Bernie Quigley, columnist for "The Hill's Pundits Blog", also has his own blog (where some of his posts are cross posted, and which is listed on our Blog roll). We're honored to have him pop by our place from time to time, and occasionally we’ll even have a little “conversation.”
His most recent conversation with us, in response to one of Georg’s posts late last week, seems to have dovetailed with some other work he was doing. The essence of his piece goes along with much of our conversation: that the country is regionalizing economic well-being, that the “red states” are making it better than the “blue states”, and that the agricultural Midwest is going to emerge as a new economic center of the country. Living in one of those states, I can’t help but like that prospect.
My favorite part of the piece, though, goes back to what is underlying so much of the current “tea party” movement—the unholy worship of politicians at the altar of “pork.” Everyone wants to bring back the bacon so that they can get re-elected; no one wants to go back home and say “I’m not bringing home the bacon because I know that it’s fiscally irresponsible to keep spending like this”…because they know that their constituents have been paying taxes just like the constituents in every district in the union, and they want to get some of those taxes back—in some form.
The pig is dead. For decades now each political party has run a deficit so deep that when the opposition came to power any new deficit spending would break the bank. The only variation of this theme was when the most naïve of presidents, Bill Clinton, inexplicably hired the primo Republican trickster, who advised him to kill the deficit, so the Republican who followed could spend again, which they indeed did. Today, neither party can bring home the pork, The pig is butchered, baked, barbecued and eaten and there is no pork left.

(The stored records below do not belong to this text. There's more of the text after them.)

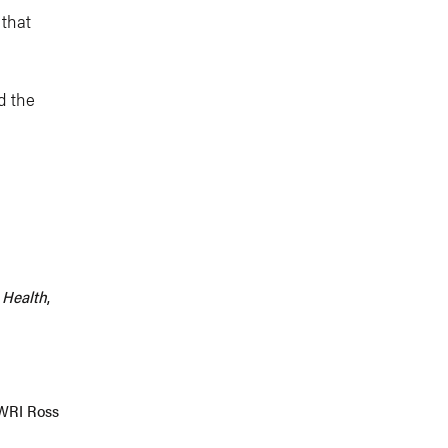
 that
nd the
c Health
,
 WRI Ross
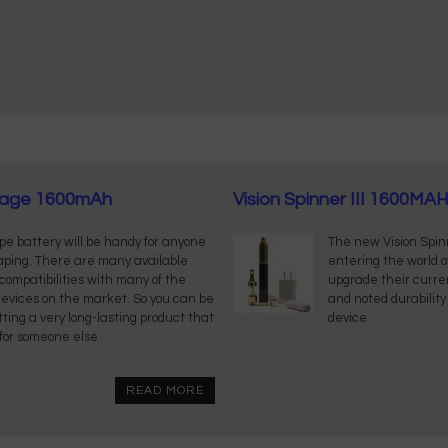
oltage 1600mAh
Vision Spinner III 1600MAH 
ape battery will be handy for anyone
The new Vision Spinn
vaping. There are many available
entering the world 
s compatibilities with many of the
upgrade their curren
evices on the market. So you can be
and noted durability
tting a very long-lasting product that
device
t for someone else
READ MORE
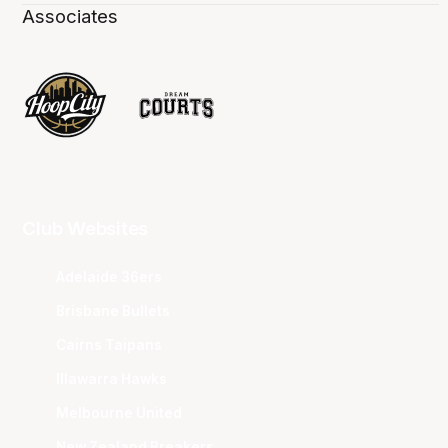
Associates
Club Websites
Adelaide 36ers
Brisbane Bullets
Cairns Taipans
Illawarra Hawks
Melbourne United
New Zealand Breakers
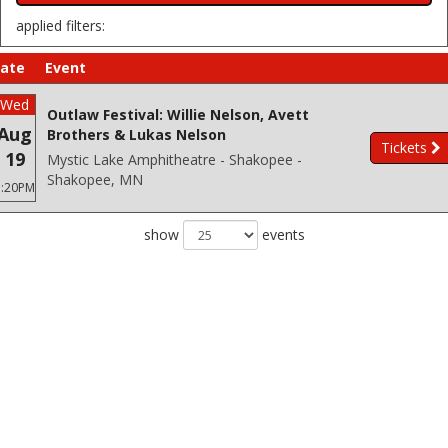
applied filters:
ate
Event
Wed
Outlaw Festival: Willie Nelson, Avett
Aug
Brothers & Lukas Nelson
Tickets
19
Mystic Lake Amphitheatre - Shakopee -
Shakopee, MN
3:20PM
show
events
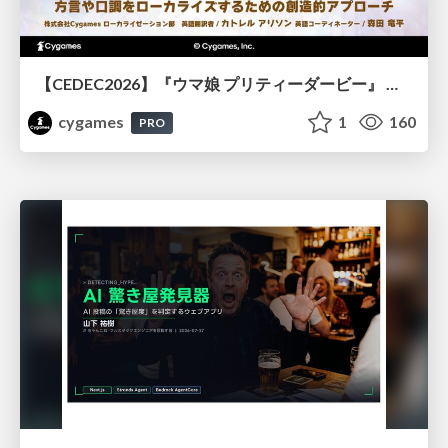
【CEDEC2026】『ウマ娘 プリティーダービー』 英語版のキャラクターの方言や口調をローカライズするための創造的アプローチ
cygames
1
160
PRO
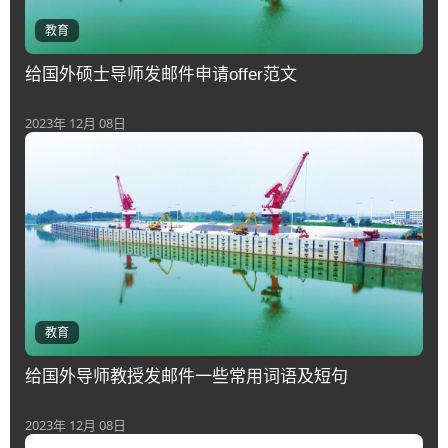
教育
给国外硕士导师发邮件申请offer范文
2023年 12月 08日
教育
给国外导师教授发邮件一些常用词语及短句
2023年 12月 08日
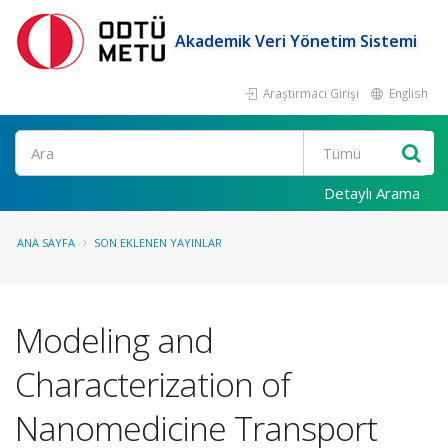
Akademik Veri Yönetim Sistemi
Araştırmacı Girişi
English
Ara
Detaylı Arama
ANA SAYFA
SON EKLENEN YAYINLAR
Modeling and
Characterization of
Nanomedicine Transport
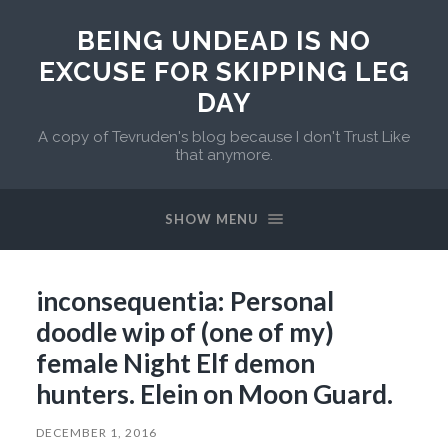
BEING UNDEAD IS NO
EXCUSE FOR SKIPPING LEG
DAY
A copy of Tevruden's blog because I don't Trust Like
that anymore.
SHOW MENU
inconsequentia: Personal
doodle wip of (one of my)
female Night Elf demon
hunters. Elein on Moon Guard.
DECEMBER 1, 2016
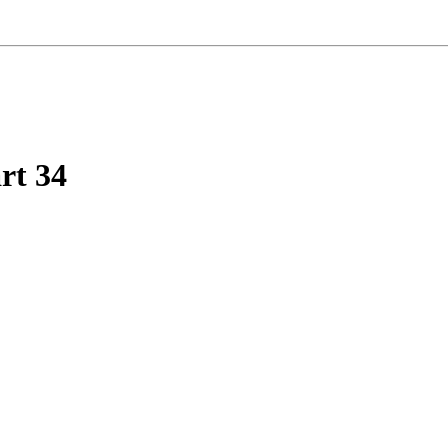
rt 34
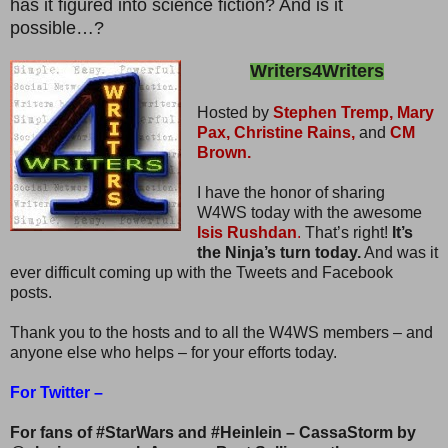
has it figured into science fiction? And is it
possible…?
Writers4Writers
Hosted by
Stephen Tremp,
Mary
Pax,
Christine Rains,
and
CM
Brown.
I have the honor of sharing
W4WS today with the awesome
Isis Rushdan
.
That’s right!
It’s
the Ninja’s turn today.
And was it
ever difficult coming up with the Tweets and Facebook
posts.
Thank you to the hosts and to all the W4WS members – and
anyone else who helps – for your efforts today.
For Twitter –
For fans of #StarWars and #Heinlein – CassaStorm by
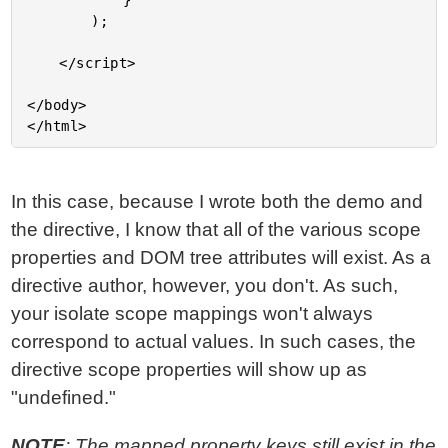
			}

		);

	</script>

</body>

In this case, because I wrote both the demo and
the directive, I know that all of the various scope
properties and DOM tree attributes will exist. As a
directive author, however, you don't. As such,
your isolate scope mappings won't always
correspond to actual values. In such cases, the
directive scope properties will show up as
"undefined."
NOTE
: The mapped property keys still exist in the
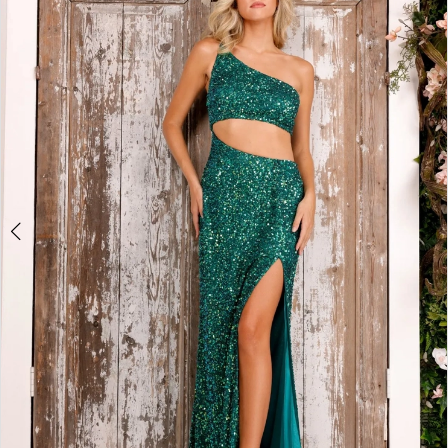
2
BOOK AN APPOINTMENT
3
4
5
6
7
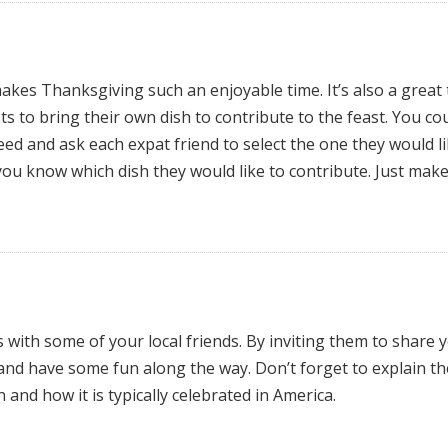
kes Thanksgiving such an enjoyable time. It’s also a great
s to bring their own dish to contribute to the feast. You co
need and ask each expat friend to select the one they would li
 you know which dish they would like to contribute. Just mak
with some of your local friends. By inviting them to share 
and have some fun along the way. Don’t forget to explain th
and how it is typically celebrated in America.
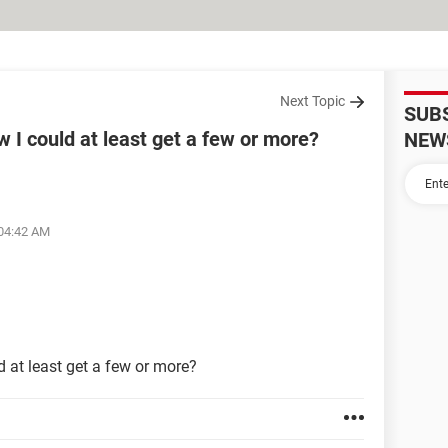
Next Topic
SUB
w I could at least get a few or more?
NEW
 04:42 AM
d at least get a few or more?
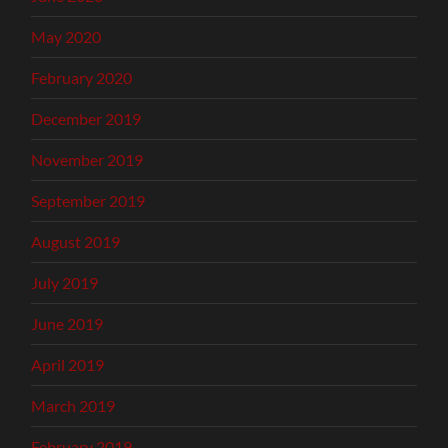
May 2020
February 2020
December 2019
November 2019
September 2019
August 2019
July 2019
June 2019
April 2019
March 2019
February 2019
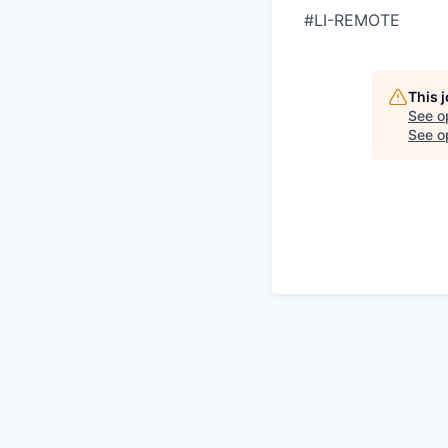
#LI-REMOTE
This 
See o
See op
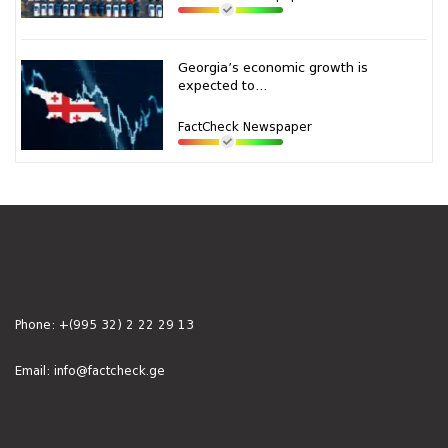
Georgia’s economic growth is
expected to...
FactCheck Newspaper
Phone:
+(995 32) 2 22 29 13
Email:
info@factcheck.ge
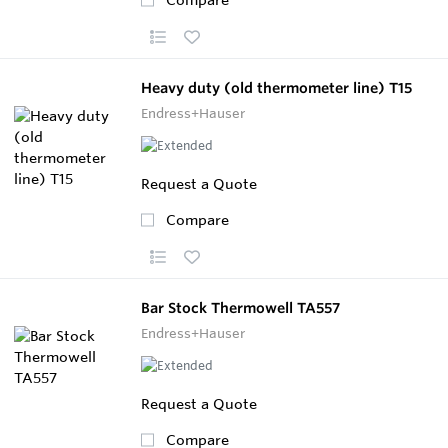
Heavy duty (old thermometer line) T15
Endress+Hauser
Request a Quote
Compare
Bar Stock Thermowell TA557
Endress+Hauser
Request a Quote
Compare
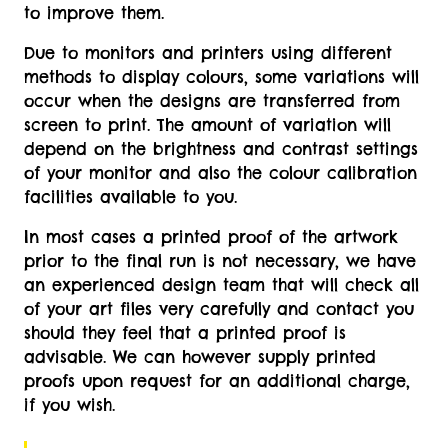
to improve them.
Due to monitors and printers using different
methods to display colours, some variations will
occur when the designs are transferred from
screen to print. The amount of variation will
depend on the brightness and contrast settings
of your monitor and also the colour calibration
facilities available to you.
In most cases a printed proof of the artwork
prior to the final run is not necessary, we have
an experienced design team that will check all
of your art files very carefully and contact you
should they feel that a printed proof is
advisable. We can however supply printed
proofs upon request for an additional charge,
if you wish.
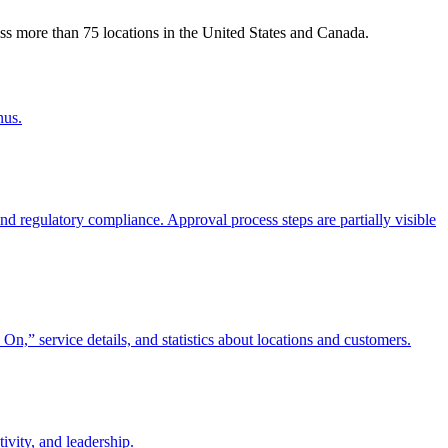
ss more than 75 locations in the United States and Canada.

In my view, the deficit is both a taxing and a spending problem. As long as there are Americans who feel they are being taxed and someone else is reaping the rewards of their effort, there will be a demand for more spending, more pork, more subsidies, and more guaranteed loans. Spending and taxes both need to be cut drastically—not one or the other, but both. Cut government to its bare bones—to doing only those things which they must do (which is probably very little, but all things which would truly be considered a “public service” or “public good” for all, and current obligations). And then cut taxes to cover those thing and nothing more.